🤖 AI Summary
This work addresses temporal sentence grounding in videos, aiming to balance high performance with low annotation cost. To overcome limitations of existing fully supervised methods (high annotation burden) and weakly supervised alternatives (suboptimal performance), we propose a *partially supervised* setting—requiring only short segment-level annotations—and a two-stage implicit-to-explicit progressive localization framework. Our key contributions are: (1) the first quartet contrastive learning mechanism, jointly optimizing event-query alignment, event-background separation, intra-cluster compactness, and inter-cluster separability for fine-grained cross-modal alignment; and (2) a synergistic paradigm integrating implicit representation distillation with explicit pseudo-label refinement, enabling end-to-end two-stage training.

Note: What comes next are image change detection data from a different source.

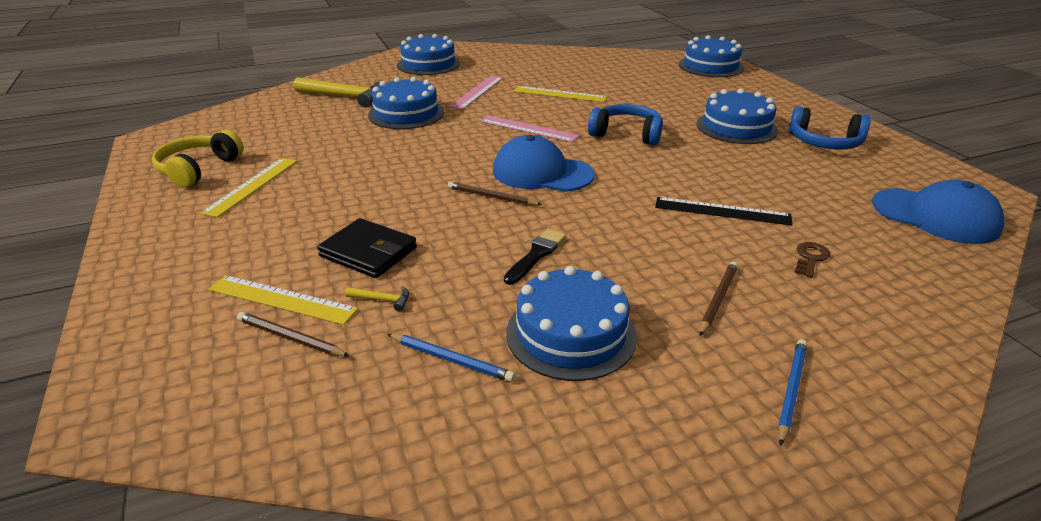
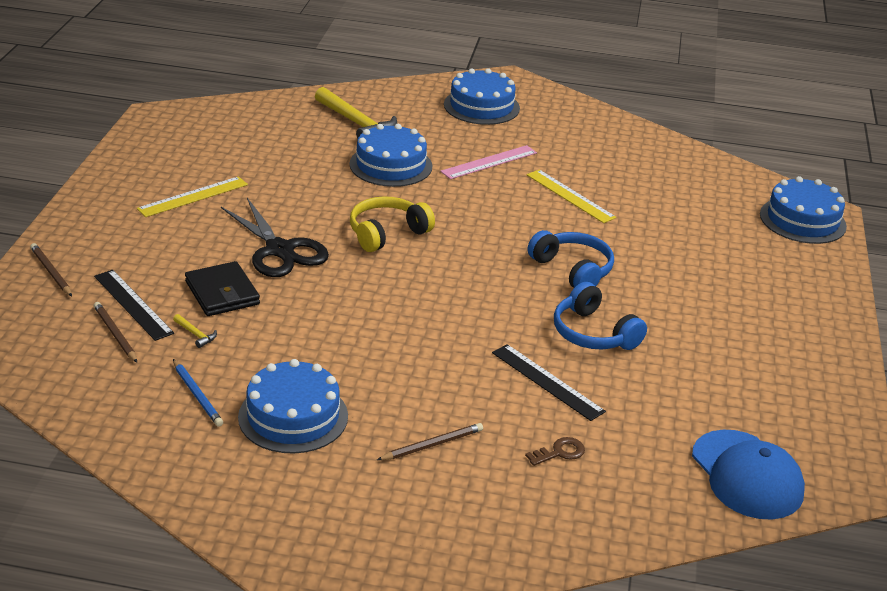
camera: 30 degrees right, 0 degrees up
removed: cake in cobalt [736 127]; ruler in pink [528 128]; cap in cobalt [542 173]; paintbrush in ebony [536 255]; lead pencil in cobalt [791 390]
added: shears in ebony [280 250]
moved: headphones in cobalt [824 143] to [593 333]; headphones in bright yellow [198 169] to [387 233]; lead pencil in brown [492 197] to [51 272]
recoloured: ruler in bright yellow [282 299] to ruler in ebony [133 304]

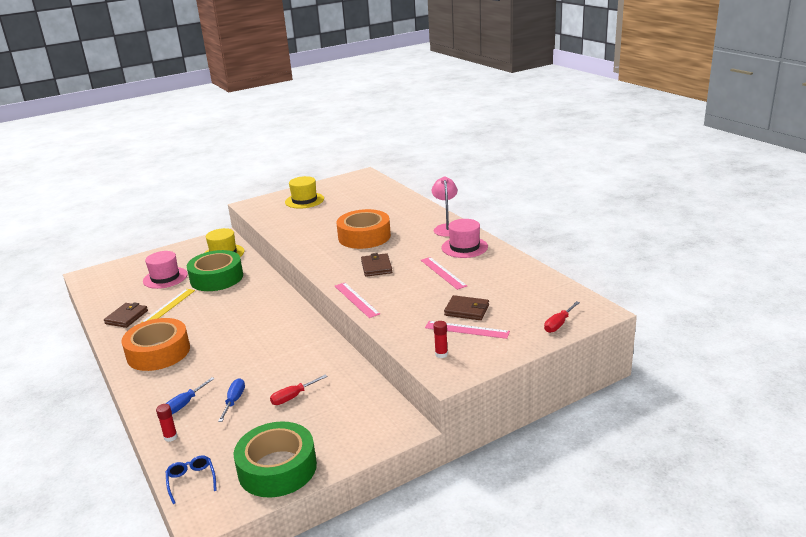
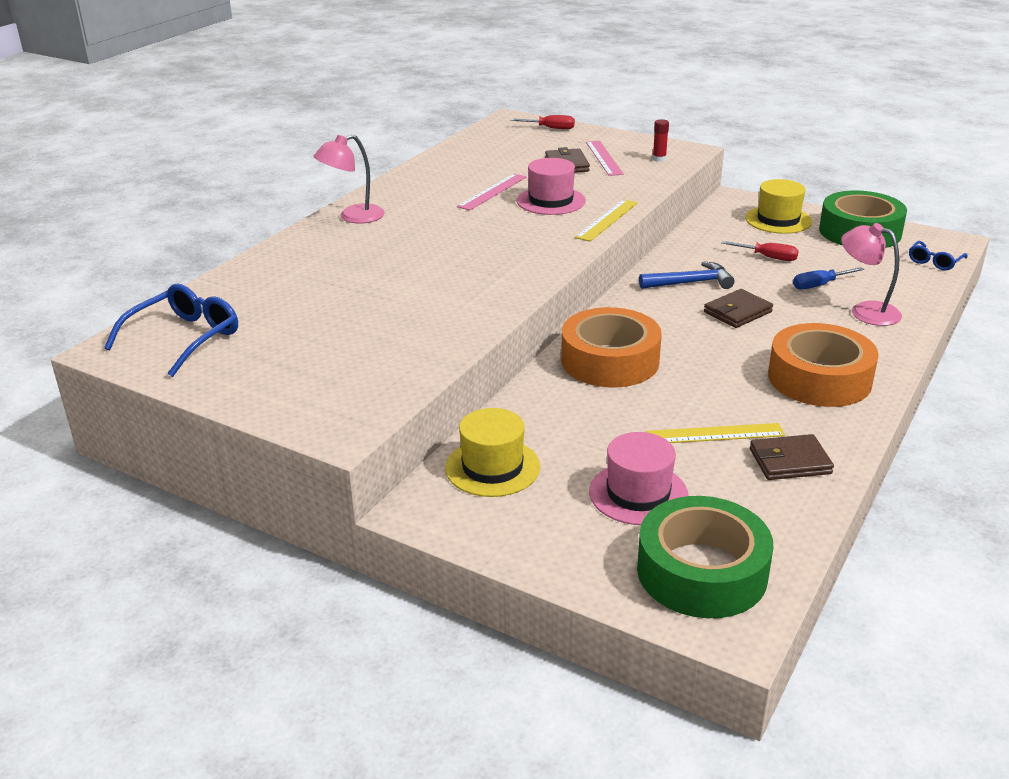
camera: 120 degrees left, 5 degrees up
removed: glue stick in scarlet [170 437]
added: hammer in cobalt [690 283]; glasses in cobalt [185 338]
moved: tall hat in bright yellow [304 200] to [778 220]; roll of tape in orange [364 236] to [610 361]; tall hat in pink [464 247] to [551 201]; roll of tape in emerald [216 278] to [701 571]; card wallet in brown [376 267] to [737 312]
replaced: screwdriver in cobalt [185 404] to reading lamp in pink [865 311]
recoloured: ruler in pink [356 300] to ruler in bright yellow [607 220]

Experiments on Charades-STA and ActivityNet Captions demonstrate that our method significantly outperforms weakly supervised baselines while approaching fully supervised performance, validating the effectiveness and practicality of partial supervision.
📝 Abstract
Temporal sentence grounding aims to detect event timestamps described by the natural language query from given untrimmed videos. The existing fully-supervised setting achieves great results but requires expensive annotation costs; while the weakly-supervised setting adopts cheap labels but performs poorly. To pursue high performance with less annotation costs, this paper introduces an intermediate partially-supervised setting, i.e., only short-clip is available during training. To make full use of partial labels, we specially design one contrast-unity framework, with the two-stage goal of implicit-explicit progressive grounding. In the implicit stage, we align event-query representations at fine granularity using comprehensive quadruple contrastive learning: event-query gather, event-background separation, intra-cluster compactness and inter-cluster separability. Then, high-quality representations bring acceptable grounding pseudo-labels. In the explicit stage, to explicitly optimize grounding objectives, we train one fully-supervised model using obtained pseudo-labels for grounding refinement and denoising. Extensive experiments and thoroughly ablations on Charades-STA and ActivityNet Captions demonstrate the significance of partial supervision, as well as our superior performance.